To investigate whether sonographic (US) surveillance of polytetrafluoroethylene covered transjugular intrahepatic portosystemic shunts (TIPS) is necessary.

MATERIALS AND METHODS

We identified 128 patients who underwent TIPS for complications of portal hypertension between January 2001 and December 2005 at a large tertiary centre. Procedural data were retrospectively analysed. US surveillance of the TIPS was performed at baseline with scheduled follow-up or whenever shunt dysfunction was suspected. Clinical and radiology reports were compared to assess US surveillance of the TIPS.

RESULTS

Four hundred and twenty-six US studies were performed, with a median of three per patient (range 1-5). The median follow-up period was 378 days (range 1-1749 days). Twenty-three patients (18%) had baseline US studies performed only whereas 105 (82%) also had follow-up studies.

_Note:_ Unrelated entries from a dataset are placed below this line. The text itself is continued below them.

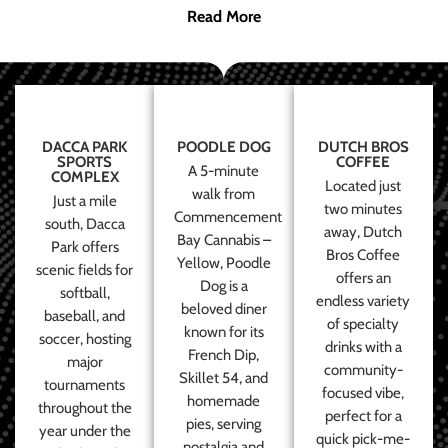
Read More
DACCA PARK
POODLE DOG
DUTCH BROS
SPORTS
COFFEE
A 5-minute
COMPLEX
Located just
walk from
Just a mile
two minutes
Commencement
south, Dacca
away, Dutch
Bay Cannabis –
Park offers
Bros Coffee
Yellow, Poodle
scenic fields for
offers an
Dog is a
softball,
endless variety
beloved diner
baseball, and
of specialty
known for its
soccer, hosting
drinks with a
French Dip,
major
community-
Skillet 54, and
tournaments
focused vibe,
homemade
throughout the
perfect for a
pies, serving
year under the
quick pick-me-
nostalgia and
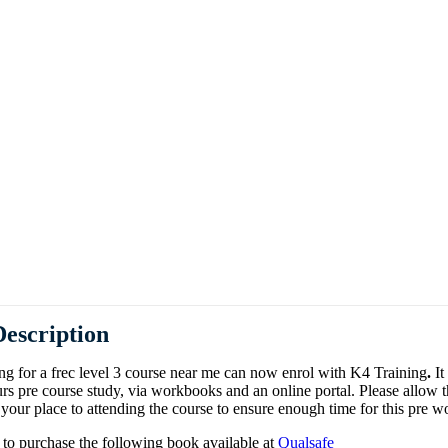
Days)
Train The T
escription
g for a frec level 3 course near me can now enrol with K4 Training
.
It
rs pre course study, via workbooks and an online portal. Please allow 
our place to attending the course to ensure enough time for this pre w
 to purchase the following book available at
Qualsafe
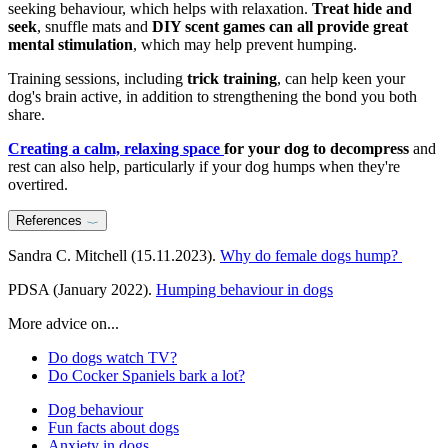
seeking behaviour, which helps with relaxation.
Treat hide and
seek
, snuffle mats and
DIY scent games can all provide great
mental stimulation
, which may help prevent humping.
Training sessions, including
trick training
, can help keen your
dog's brain active, in addition to strengthening the bond you both
share.
Creating a calm, relaxing space
for your dog to decompress
and
rest can also help, particularly if your dog humps when they're
overtired.
References
Sandra C. Mitchell (15.11.2023).
Why do female dogs hump?
PDSA (January 2022).
Humping behaviour in dogs
More advice on...
Do dogs watch TV?
Do Cocker Spaniels bark a lot?
Dog behaviour
Fun facts about dogs
Anxiety in dogs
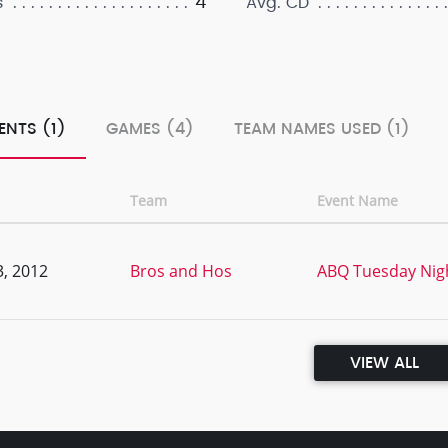
4
s
Avg. CD
ENTS (1)
GAMES (4)
TEAM NAMES USED (1)
Team
Event Name
, 2012
Bros and Hos
ABQ Tuesday Nig
VIEW ALL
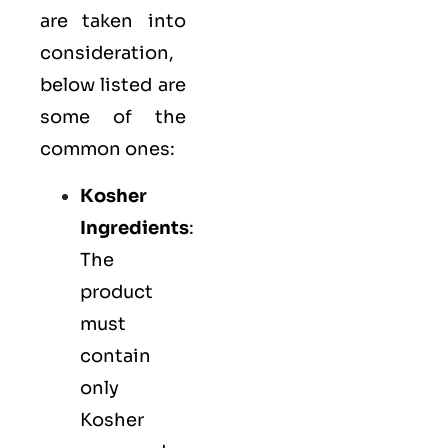
are taken into
consideration,
below listed are
some of the
common ones:
Kosher
Ingredients
:
The
product
must
contain
only
Kosher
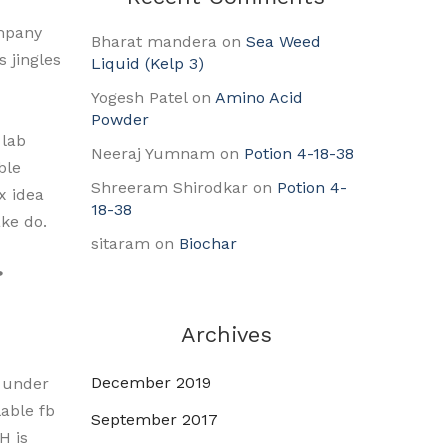
ompany
Bharat mandera
on
Sea Weed
 jingles
Liquid (Kelp 3)
Yogesh Patel
on
Amino Acid
Powder
 lab
Neeraj Yumnam
on
Potion 4-18-38
ble
Shreeram Shirodkar
on
Potion 4-
x idea
18-38
ake do.
sitaram
on
Biochar
?
Archives
December 2019
s under
able fb
September 2017
H is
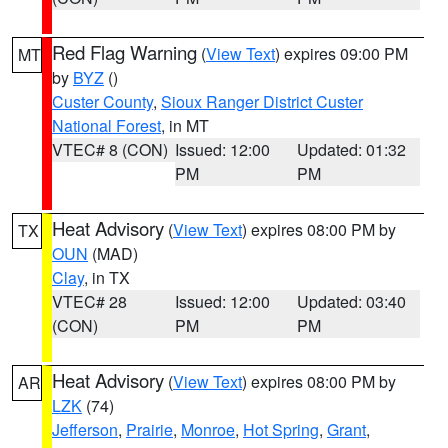
Red Flag Warning
(
View Text
) expires 09:00 PM
MT
by
BYZ
()
Custer County
,
Sioux Ranger District Custer
National Forest
, in MT
VTEC# 8 (CON)
Issued: 12:00
Updated: 01:32
PM
PM
Heat Advisory
(
View Text
) expires 08:00 PM by
TX
OUN
(MAD)
Clay
, in TX
VTEC# 28
Issued: 12:00
Updated: 03:40
(CON)
PM
PM
Heat Advisory
(
View Text
) expires 08:00 PM by
AR
LZK
(74)
Jefferson
,
Prairie
,
Monroe
,
Hot Spring
,
Grant
,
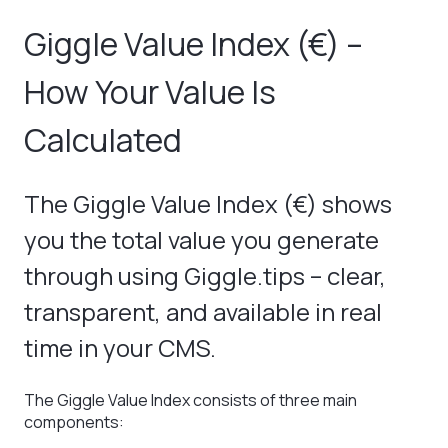
Giggle Value Index (€) –
How Your Value Is
Calculated
The Giggle Value Index (€) shows
you the total value you generate
through using Giggle.tips – clear,
transparent, and available in real
time in your CMS.
The Giggle Value Index consists of three main
components:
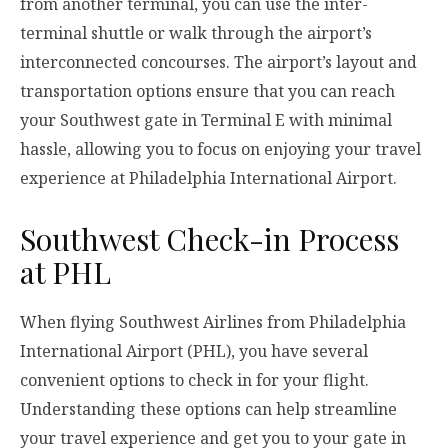
from another terminal, you can use the inter-
terminal shuttle or walk through the airport’s
interconnected concourses. The airport’s layout and
transportation options ensure that you can reach
your Southwest gate in Terminal E with minimal
hassle, allowing you to focus on enjoying your travel
experience at Philadelphia International Airport.
Southwest Check-in Process
at PHL
When flying Southwest Airlines from Philadelphia
International Airport (PHL), you have several
convenient options to check in for your flight.
Understanding these options can help streamline
your travel experience and get you to your gate in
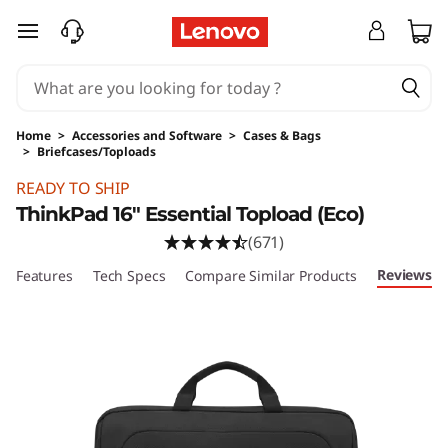
T
skip to main content
h
i
Home
>
Accessories and Software
>
Cases & Bags
n
>
Briefcases/Toploads
Original Price 34.99 USD Discounted Price 19
k
READY TO SHIP
ThinkPad 16" Essential Topload (Eco)
P
(671)
a
Reviews
Features
Tech Specs
Compare Similar Products
d
E
s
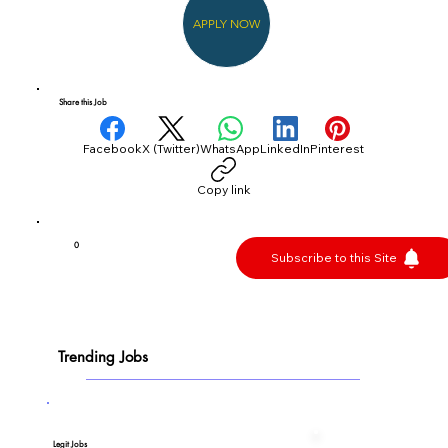
APPLY NOW
Share this Job
Facebook
X (Twitter)
WhatsApp
LinkedIn
Pinterest
Copy link
0
Subscribe to this Site
Trending Jobs
Legit Jobs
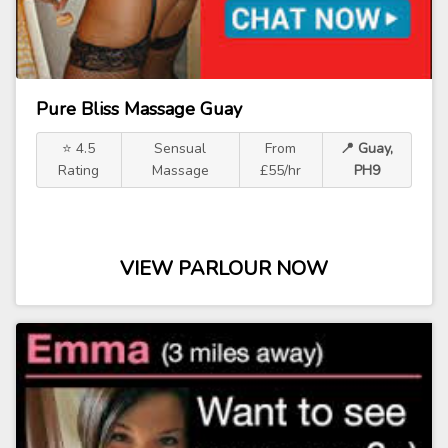
Pure Bliss Massage Guay
⭐ 4.5
Sensual
From
📍 Guay,
Rating
Massage
£55/hr
PH9
VIEW PARLOUR NOW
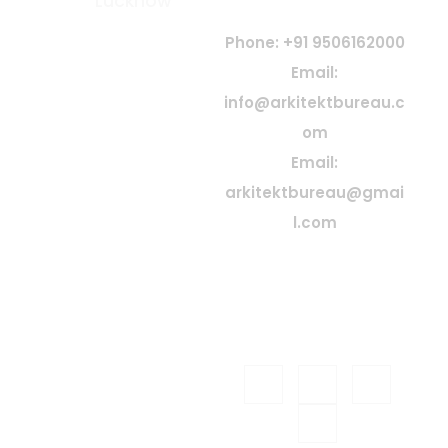
Lucknow
At Arkitekt Bureau, our guiding
principle is collective
Phone: +91 9506162000
conception. Since our
Email:
inception, we have embraced
info@arkitektbureau.c
collaboration, idea exchange,
shared knowledge, and
om
teamwork—believing that
Email:
great architecture is born
from collective creativity and
arkitektbureau@gmai
passion
l.com
Firm Address: 5/822 Brick
House Sector 5 Gomti
Nagar Extension, Lucknow
ARKITEKT
© 2026
BUREAU
| All Rights
Reserved. Designed &
Celestial
Developed by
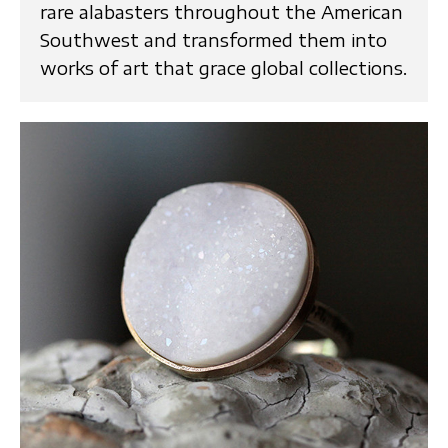
rare alabasters throughout the American
Southwest and transformed them into
works of art that grace global collections.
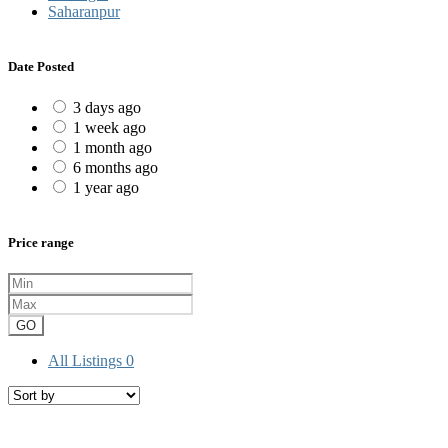
Saharanpur
Date Posted
3 days ago
1 week ago
1 month ago
6 months ago
1 year ago
Price range
GO
All Listings
0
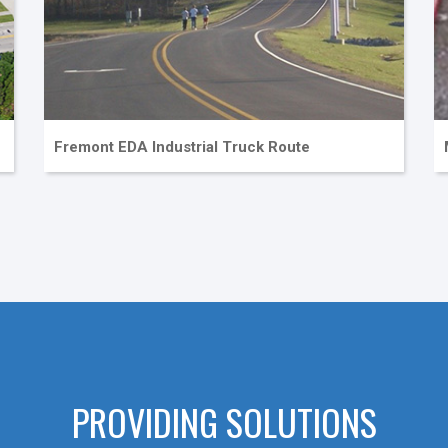
Fremont EDA Industrial Truck Route
PROVIDING SOLUTIONS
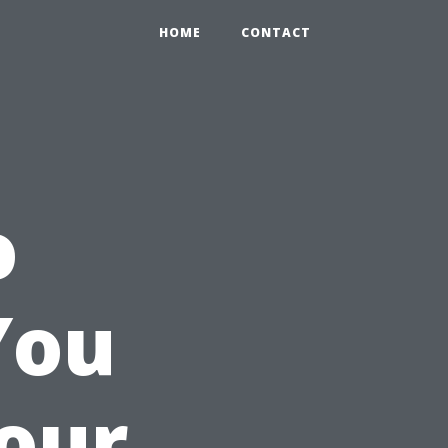
HOME
CONTACT
o
You
Your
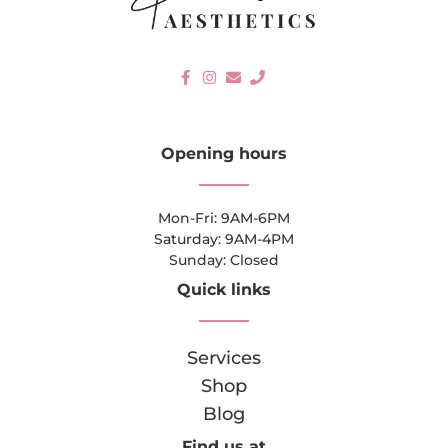
Opening hours
Mon-Fri: 9AM-6PM
Saturday: 9AM-4PM
Sunday: Closed
Quick links
Services
Shop
Blog
Find us at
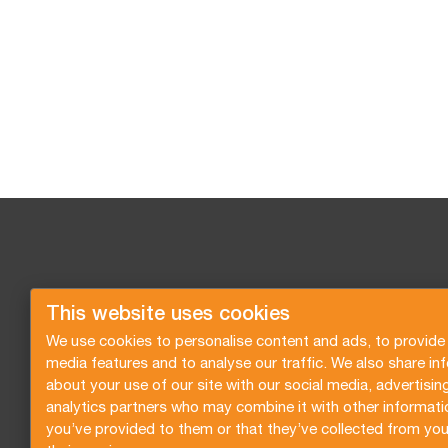
This website uses cookies
We use cookies to personalise content and ads, to provide 
media features and to analyse our traffic. We also share in
about your use of our site with our social media, advertisin
analytics partners who may combine it with other informati
you’ve provided to them or that they’ve collected from you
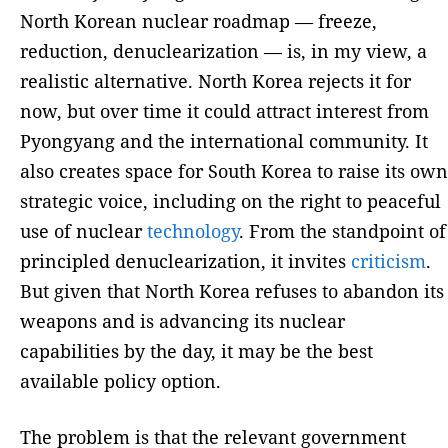
North Korean nuclear roadmap — freeze,
reduction, denuclearization — is, in my view, a
realistic alternative. North Korea rejects it for
now, but over time it could attract interest from
Pyongyang and the international community. It
also creates space for South Korea to raise its own
strategic voice, including on the right to peaceful
use of nuclear
technology
. From the standpoint of
principled denuclearization, it invites
criticism
.
But given that North Korea refuses to abandon its
weapons and is advancing its nuclear
capabilities by the day, it may be the best
available policy option.
The problem is that the relevant government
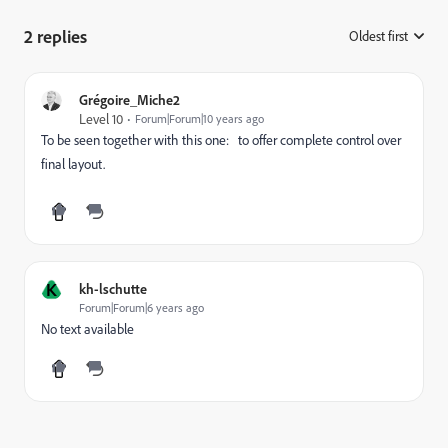
2 replies
Oldest first
:
Grégoire_Miche2
Level 10
Forum|Forum|10 years ago
To be seen together with this one:
to offer complete control over
final layout.
K
kh-lschutte
Forum|Forum|6 years ago
No text available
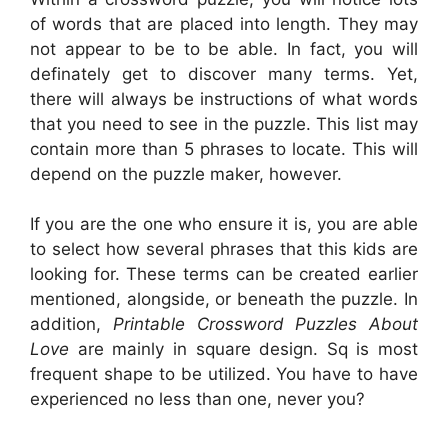
of words that are placed into length. They may
not appear to be to be able. In fact, you will
definately get to discover many terms. Yet,
there will always be instructions of what words
that you need to see in the puzzle. This list may
contain more than 5 phrases to locate. This will
depend on the puzzle maker, however.
If you are the one who ensure it is, you are able
to select how several phrases that this kids are
looking for. These terms can be created earlier
mentioned, alongside, or beneath the puzzle. In
addition,
Printable Crossword Puzzles About
Love
are mainly in square design. Sq is most
frequent shape to be utilized. You have to have
experienced no less than one, never you?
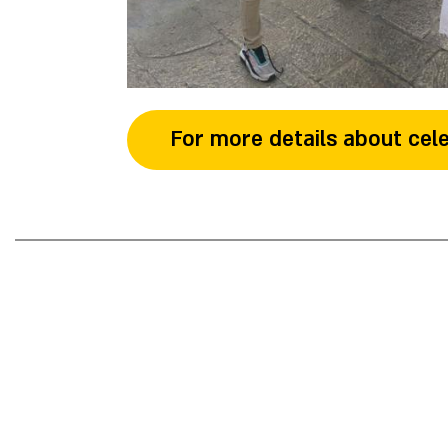
For more details about cele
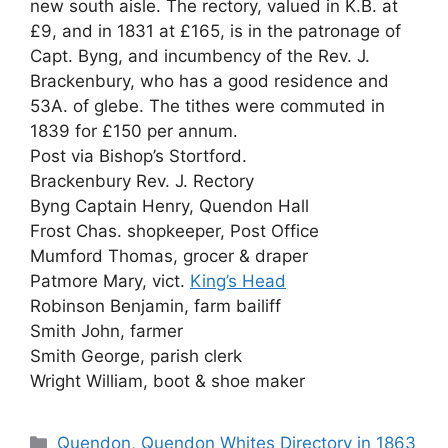
new south aisle. The rectory, valued in K.B. at
£9, and in 1831 at £165, is in the patronage of
Capt. Byng, and incumbency of the Rev. J.
Brackenbury, who has a good residence and
53A. of glebe. The tithes were commuted in
1839 for £150 per annum.
Post via Bishop’s Stortford.
Brackenbury Rev. J. Rectory
Byng Captain Henry, Quendon Hall
Frost Chas. shopkeeper, Post Office
Mumford Thomas, grocer & draper
Patmore Mary, vict.
King’s Head
Robinson Benjamin, farm bailiff
Smith John, farmer
Smith George, parish clerk
Wright William, boot & shoe maker
Categories
Quendon
,
Quendon Whites Directory in 1863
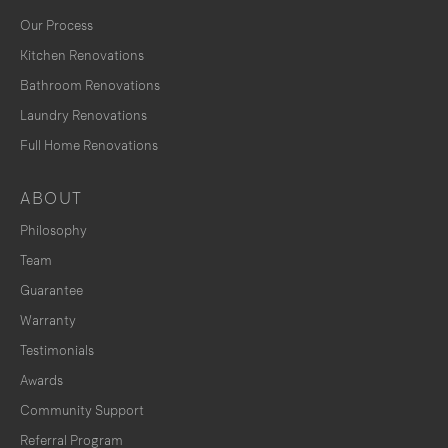
Our Process
Kitchen Renovations
Bathroom Renovations
Laundry Renovations
Full Home Renovations
ABOUT
Philosophy
Team
Guarantee
Warranty
Testimonials
Awards
Community Support
Referral Program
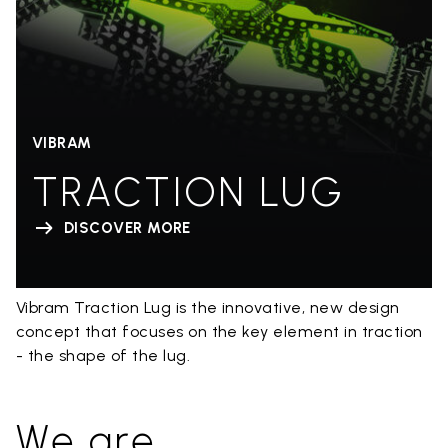
VIBRAM
TRACTION LUG
DISCOVER MORE
Vibram Traction Lug is the innovative, new design
concept that focuses on the key element in traction
- the shape of the lug.
We are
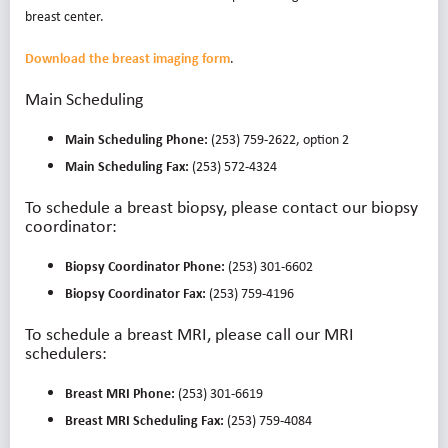
breast center.
Download the breast imaging form
.
Main Scheduling
Main Scheduling Phone:
(253) 759-2622, option 2
Main Scheduling Fax:
(253) 572-4324
To schedule a breast biopsy, please contact our biopsy
coordinator:
Biopsy Coordinator Phone:
(253) 301-6602
Biopsy Coordinator Fax:
(253) 759-4196
To schedule a breast MRI, please call our MRI
schedulers:
Breast MRI Phone:
(253) 301-6619
Breast MRI Scheduling Fax:
(253) 759-4084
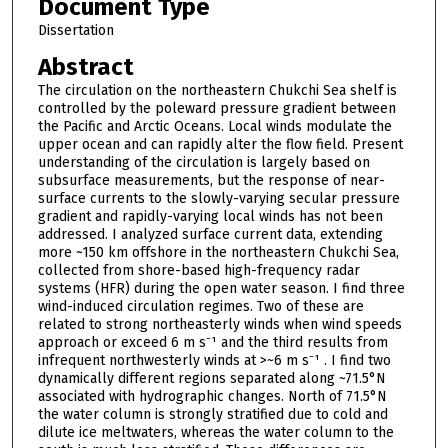
Document Type
Dissertation
Abstract
The circulation on the northeastern Chukchi Sea shelf is
controlled by the poleward pressure gradient between
the Pacific and Arctic Oceans. Local winds modulate the
upper ocean and can rapidly alter the flow field. Present
understanding of the circulation is largely based on
subsurface measurements, but the response of near-
surface currents to the slowly-varying secular pressure
gradient and rapidly-varying local winds has not been
addressed. I analyzed surface current data, extending
more ~150 km offshore in the northeastern Chukchi Sea,
collected from shore-based high-frequency radar
systems (HFR) during the open water season. I find three
wind-induced circulation regimes. Two of these are
related to strong northeasterly winds when wind speeds
approach or exceed 6 m s⁻¹ and the third results from
infrequent northwesterly winds at >~6 m s⁻¹ . I find two
dynamically different regions separated along ~71.5°N
associated with hydrographic changes. North of 71.5°N
the water column is strongly stratified due to cold and
dilute ice meltwaters, whereas the water column to the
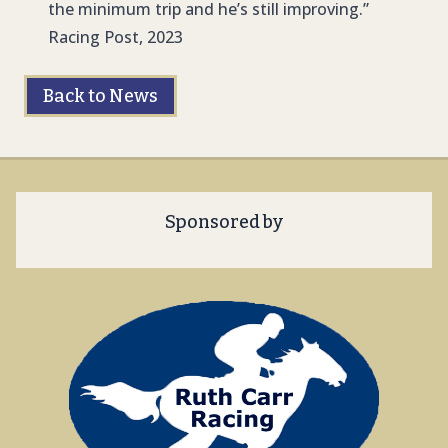
the minimum trip and he’s still improving.”
Racing Post, 2023
Back to News
Sponsored by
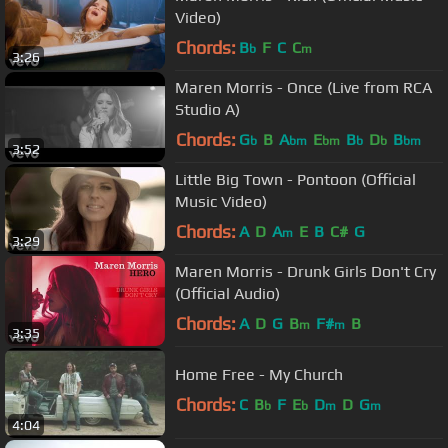
Video)
Chords:
B
F
C
C
b
m
3:26
Maren Morris - Once (Live from RCA
Studio A)
Chords:
G
B
A
E
B
D
B
b
bm
bm
b
b
bm
3:52
Little Big Town - Pontoon (Official
Music Video)
Chords:
A
D
A
E
B
C#
G
m
3:29
Maren Morris - Drunk Girls Don't Cry
(Official Audio)
Chords:
A
D
G
B
F#
B
m
m
3:35
Home Free - My Church
Chords:
C
B
F
E
D
D
G
b
b
m
m
4:04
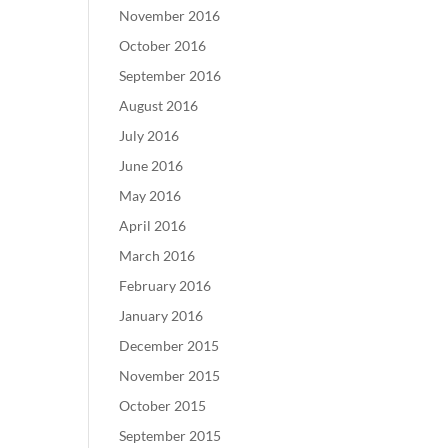
November 2016
October 2016
September 2016
August 2016
July 2016
June 2016
May 2016
April 2016
March 2016
February 2016
January 2016
December 2015
November 2015
October 2015
September 2015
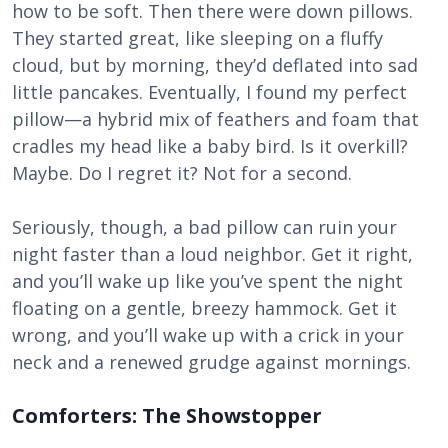
how to be soft. Then there were down pillows.
They started great, like sleeping on a fluffy
cloud, but by morning, they’d deflated into sad
little pancakes. Eventually, I found my perfect
pillow—a hybrid mix of feathers and foam that
cradles my head like a baby bird. Is it overkill?
Maybe. Do I regret it? Not for a second.
Seriously, though, a bad pillow can ruin your
night faster than a loud neighbor. Get it right,
and you’ll wake up like you’ve spent the night
floating on a gentle, breezy hammock. Get it
wrong, and you’ll wake up with a crick in your
neck and a renewed grudge against mornings.
Comforters: The Showstopper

Forty-one (32%) of 128 patients [32 (78%) Wallstent, nine (22%) Viatorr] had Doppler ultrasound abnormalities noted. Venography was performed in all 41 patients. Abnormal venography and elevated hepatic venous pressure gradient (HVPG) was seen in 34 (82.9%) of the 41 patients [29 (85.3%) Wallstent, five (14.7%) Viatorr]. Among the 34 patients, 17 (50%) [13 (76.5%) Wallstent, four (23.5%) Viatorr] had venographic abnormalities noted at the hepatic venous end accompanied by increased HVPG. All four of the Viatorr patients had minor narrowing at the hepatic venous end and HVPG measurements that ranged 3-4 mm Hg above 12 mm Hg.

CONCLUSION

Considering the improved patency of covered stents in TIPS, US surveillance may be superfluous after the baseline study.